Roy Schuening

No. 67
- Position: Guard

Personal information
- Born: April 8, 1984 (age 42) Pendleton, Oregon, U.S.
- Listed height: 6 ft 3 in (1.91 m)
- Listed weight: 315 lb (143 kg)

Career information
- High school: Pendleton
- College: Oregon State
- NFL draft: 2008: 5th round, 157th overall pick

Career history
- St. Louis Rams (2008); Oakland Raiders (2009); Detroit Lions (2009); Oakland Raiders (2011);

Awards and highlights
- First-team All-Pac-10 (2007);

Career NFL statistics
- Games played: 1
- Games started: 0
- Stats at Pro Football Reference

= Roy Schuening =

American football player (born 1984)

Roy Schuening (born April 8, 1984) is an American former professional football player who was a guard in the National Football League (NFL). He was selected by the St. Louis Rams in the fifth round of the 2008 NFL draft. He played college football for the Oregon State Beavers.

==Early life==
Schuening was born and raised in Pendleton, Oregon. He attended Pendleton High School where he excelled in three sports.

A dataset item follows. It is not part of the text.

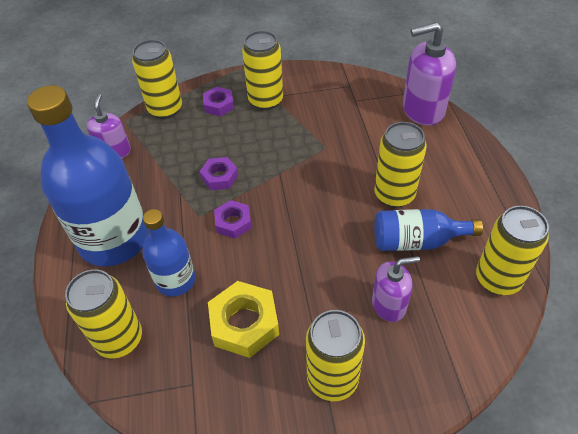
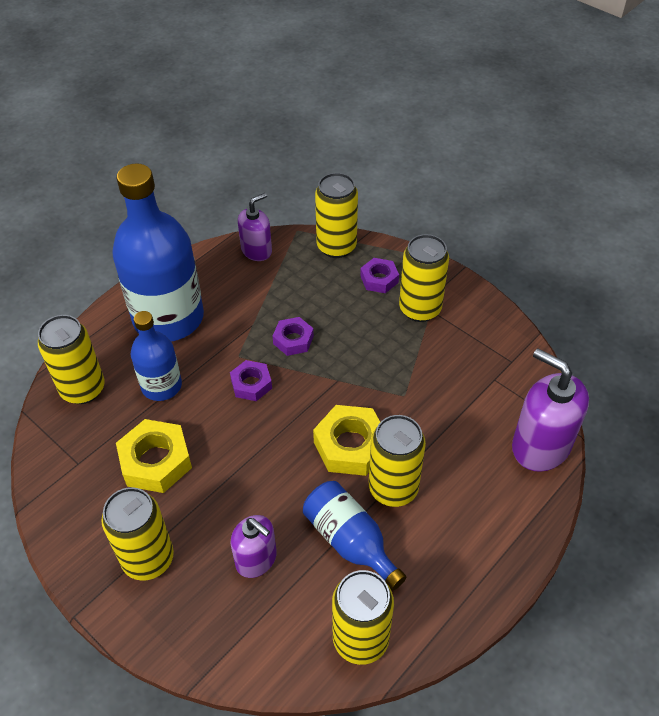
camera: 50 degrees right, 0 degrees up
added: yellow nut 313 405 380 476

On the football field, Schuening was a three-year starter on offense and defense from 2000 to 2002. He was named First-team All-Intermountain Conference as a junior and senior and was the league's Lineman of the Year in 2002. Schuening was also named Second-team all-state on defense and honorable mention on offense his senior year. For his achievements his senior season, Schuening was named to the 2003 Les Schwab Oregon Bowl (state high school all-star game).

==College career==
Schuening chose to play football and receive his education from Oregon State University. After redshirting his first season at OSU, Schuening was named a starter in his second season as a redshirt freshman. He started all 12 games that season and was named to the Sporting News All-Freshman team. In 2005, he started all 11 games and was named honorable mention All-Pac-10.

In his junior season, Schuening was again named honorable mention All-Pac-10. He was the lead blocker in the winning extra point try in the 2006 Sun Bowl to help get running back Yvenson Bernard into the end zone for a two-point conversion to win the game.

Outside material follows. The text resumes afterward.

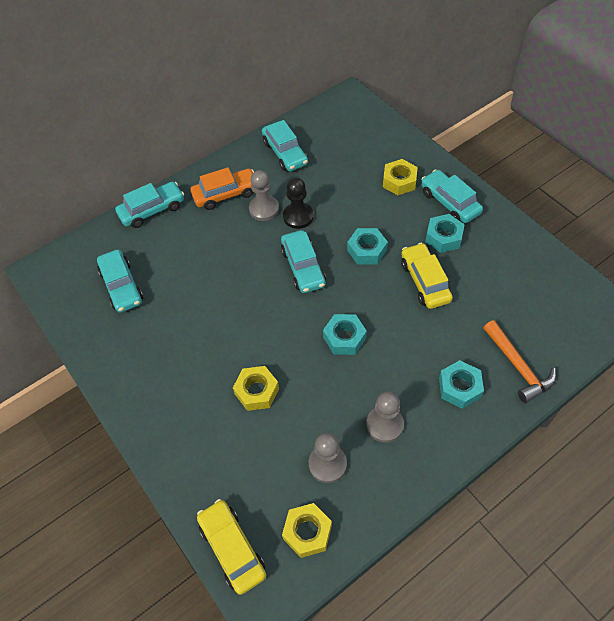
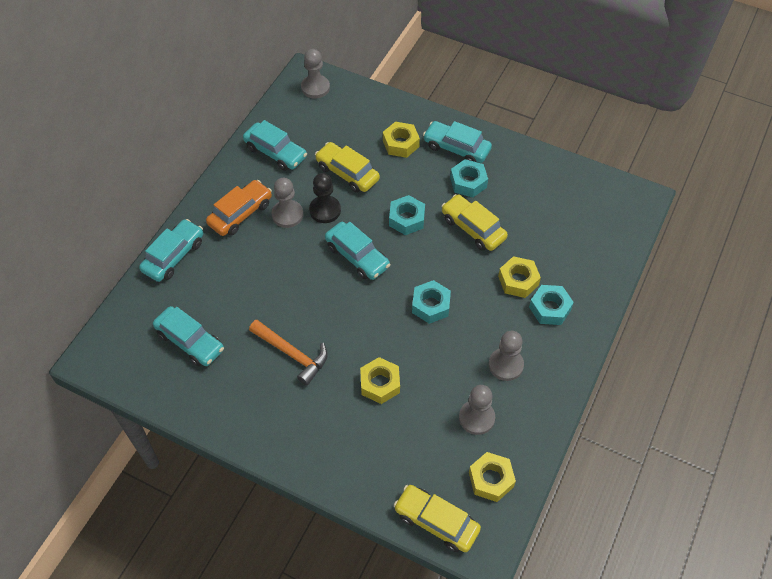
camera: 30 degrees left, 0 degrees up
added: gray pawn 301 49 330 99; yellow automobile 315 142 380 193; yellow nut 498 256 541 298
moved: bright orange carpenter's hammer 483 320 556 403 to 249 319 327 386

During the 2007 season, Schuening moved from the right offensive guard to tackle, due to some injuries on the team. He was named first-team All-Pac-10 for his achievements during his senior year. On December 28, 2007, in the Emerald Bowl against the University of Maryland, he set an Oregon State football record by starting his 50th consecutive game. In that game, he figured in several key blocks to lead the Beavers to a 21–14 victory over the Terrapins.

==Professional career==

===Pre-draft===
Schuening was considered one of the top NCAA offensive guards in the nation by many sources.

Schuening was mentioned in several articles and on several blogs as a potential first-day pick for the 2008 NFL Draft. During ESPN's All-American team announcement, they stated that "In a year where few guards have grabbed the attention of NFL scouts; Schuening has grabbed it week after week after week."

Pre-draft measurables
| Height | Weight | 40-yard dash | 10-yard split | 20-yard split | 20-yard shuttle | Three-cone drill | Vertical jump | Bench press |
| 6 ft 3+5⁄8 in (1.92 m) | 306 lb (139 kg) | 5.30 s | 1.79 s | 3.04 s | 4.54 s | 7.57 s | 25 in (0.64 m) | 26 reps |
Shuttle and cone drill from Pro Day, all other values from NFL Combine.

===St. Louis Rams===
Schuening was selected by the St. Louis Rams in the fifth round of the 2008 NFL draft with the 157th overall pick. On July 13, 2008, he agreed to terms with the Rams on a three-year $1.283 million that includes a signing bonus of $128,000. He was waived during final cuts on September 5, 2009.

===Oakland Raiders===
Schuening was signed to the practice squad of the Oakland Raiders on September 7, 2009. He was promoted to the active roster on December 13, but waived on December 15 when the team signed quarterback J. P. Losman.

===Detroit Lions===
Schuening was signed by the Lions in early 2010. He had worked with the Lions starting unit in OTAs but an arm injury took him out of the lineup. Detroit released Schuening on August 20, 2010.

Scheuning never started an NFL game and has one appearance in an NFL game to his credit.